### [YOUR GOAL]
Print the entries in full, word for word, but not the pictures.

(Dataset entries)
◇ ◇ ◇ ◇ ◇ ◇ ◇

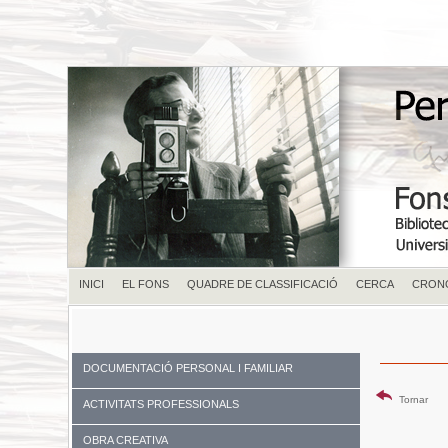
INICI
EL FONS
QUADRE DE CLASSIFICACIÓ
CERCA
CRON
DOCUMENTACIÓ PERSONAL I FAMILIAR
Tornar
ACTIVITATS PROFESSIONALS
OBRA CREATIVA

◇ ◇ ◇ ◇ ◇ ◇ ◇

### [OUTPUT BELOW]
INICI
EL FONS
QUADRE DE CLASSIFICACIÓ
CERCA
CRON
DOCUMENTACIÓ PERSONAL I FAMILIAR
Tornar
ACTIVITATS PROFESSIONALS
OBRA CREATIVA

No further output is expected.